Regulation Reference: (EU) No 2015/35 - supplementing Dir 2009/138/EC - taking up & pursuit of the business of Insurance and Reinsurance (SII)

Topic: Technical Provisions (TPs)

Article: 22(1)(c)

Status: Final

Date of submission: 22 Feb 2021

Question

Considering an example of an insurance undertaking conducting business for 7 years in several countries which use market data for expense assumptions. The trend of unit expenses shows stabilization and the real expenses are significantly higher than market data. Is the use of market data possible only in case of new undertaking without any historical evidence or where such data are more prudent? Should the company in an example use market data, undertaking specific data, or a combination of undertaking specific data and market data?

Background of the question

According to Delegated regulation Article 22(1c), the assumptions are based on the characteristics of the portfolio of insurance and reinsurance obligations, where possible regardless of the insurance or reinsurance undertaking holding the portfolio.
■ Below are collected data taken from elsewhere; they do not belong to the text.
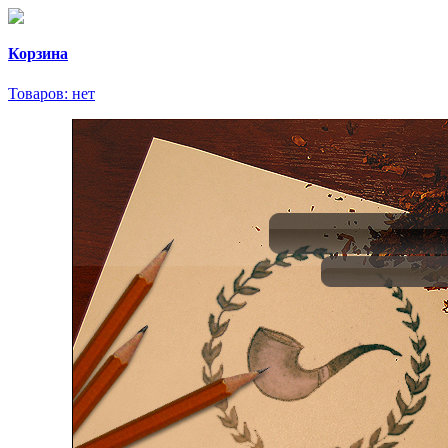
Корзина
Товаров:
нет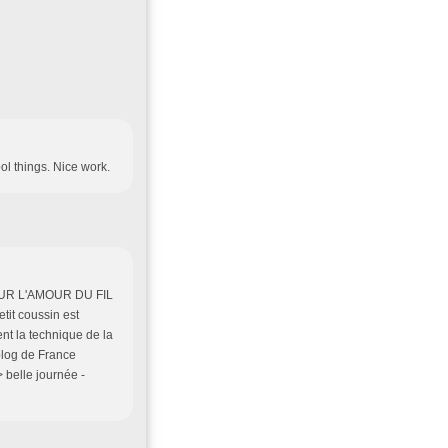
ol things. Nice work.
 POUR L'AMOUR DU FIL
etit coussin est
ent la technique de la
 blog de France
 belle journée -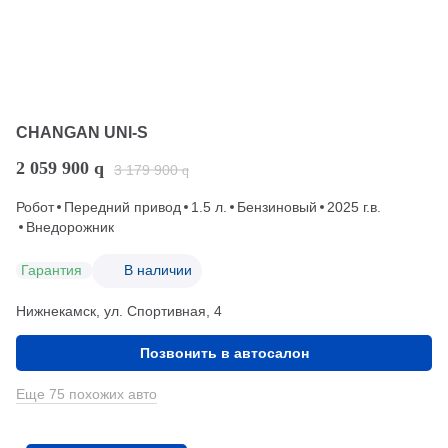
CHANGAN UNI-S
2 059 900
q
3 179 900
q
Робот
Передний привод
1.5 л.
Бензиновый
2025 г.в.
Внедорожник
Гарантия
В наличии
Нижнекамск, ул. Спортивная, 4
Позвонить в автосалон
Еще 75 похожих авто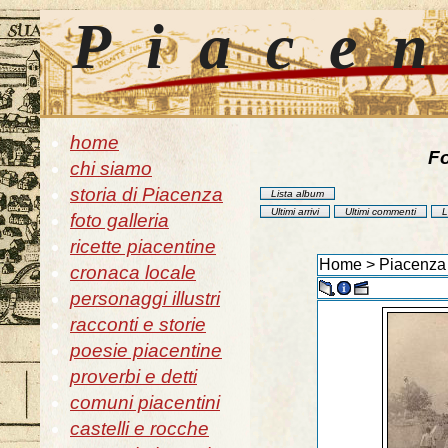
Piace
home
Fo
chi siamo
storia di Piacenza
Lista album
Ultimi arrivi
Ultimi commenti
L
foto galleria
ricette piacentine
Home
>
Piacenza 
cronaca locale
personaggi illustri
racconti e storie
poesie piacentine
proverbi e detti
comuni piacentini
castelli e rocche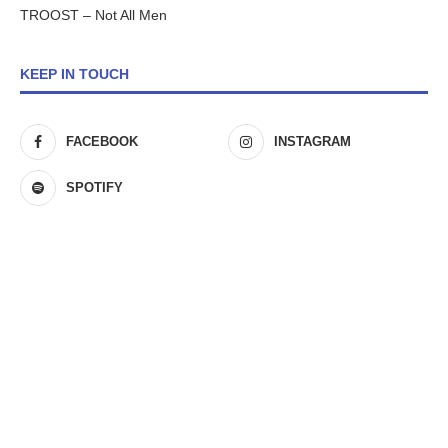
TROOST – Not All Men
KEEP IN TOUCH
FACEBOOK
INSTAGRAM
SPOTIFY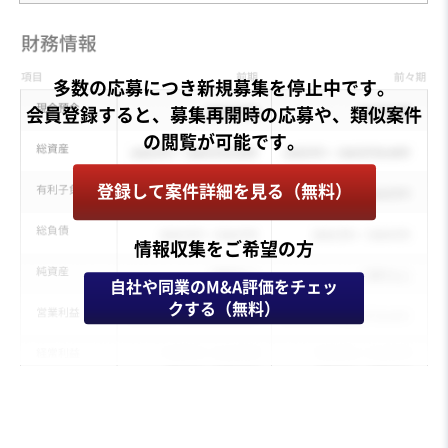
多数の応募につき新規募集を停止中です。
会員登録すると、募集再開時の応募や、類似案件
登録して案件詳細を見る（無料）
情報収集をご希望の方
自社や同業のM&A評価をチェッ
クする（無料）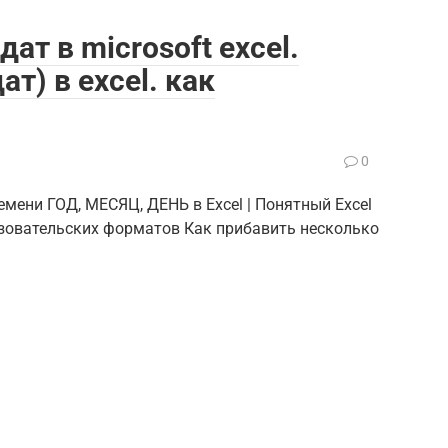
ат в microsoft excel.
ат) в excel. как
0
емени ГОД, МЕСЯЦ, ДЕНЬ в Excel | Понятный Excel
ьзовательских форматов Как прибавить несколько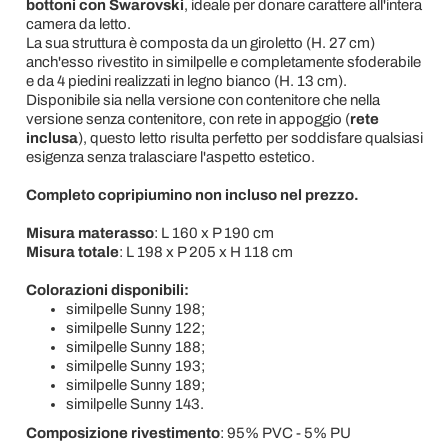
bottoni con Swarovski
, ideale per donare carattere all'intera
camera da letto.
La sua struttura è composta da un giroletto (H. 27 cm)
anch'esso rivestito in similpelle e completamente sfoderabile
e da 4 piedini realizzati in legno bianco (H. 13 cm).
Disponibile sia nella versione con contenitore che nella
versione senza contenitore, con rete in appoggio (
rete
inclusa
), questo letto risulta perfetto per soddisfare qualsiasi
esigenza senza tralasciare l'aspetto estetico.
Completo copripiumino non incluso nel prezzo.
Misura materasso
: L 160 x P 190 cm
Misura totale
: L 198 x P 205 x H 118 cm
Colorazioni disponibili:
similpelle Sunny 198;
similpelle Sunny 122;
similpelle Sunny 188;
similpelle Sunny 193;
similpelle Sunny 189;
similpelle Sunny 143.
Composizione rivestimento
: 95% PVC - 5% PU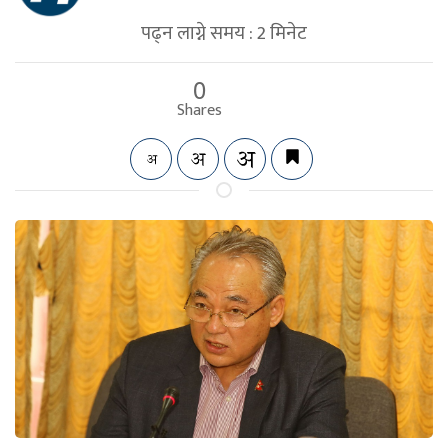
पढ्न लाग्ने समय :
2
मिनेट
0
Shares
Insurance and reinsurance undertakings shall only use information specific to the undertaking, including information on claims management and expenses, where that information better reflects the characteristics of the portfolio of insurance or reinsurance obligations than information that is not limited to the specific undertaking or where the calculation of technical provisions in a prudent, reliable and objective manner without using that information is not possible. In Guidelines on the valuation of technical provisions, there is a Guideline 27 – Availability of market data, under heading Biometric risk factors, where insurance and reinsurance undertakings should assess the availability of relevant market data on expenses by considering the representativeness of market data relative to the portfolio of insurance or reinsurance obligations, and the credibility and reliability of data.

EIOPA answer

According to Delegated regulation Article 22(1c), the assumptions are based on the characteristics of the portfolio of insurance and reinsurance obligations, where possible regardless of the insurance or reinsurance undertaking holding the portfolio. However, undertakings shall use information on expenses specific to the undertaking where it better reflects the characteristics of the portfolio of insurance and reinsurance obligations than information that is not limited to the specific undertaking or where a prudent, reliable and objective calculation is not possible without that information.
Therefore, if an undertaking has real expenses which are permanently and systematically higher than those projected for best estimate valuation, it should base the assumptions on expenses on undertaking´s specific real experience and observations as a prudent, reliable and objective valuation of TP without that information is not possible.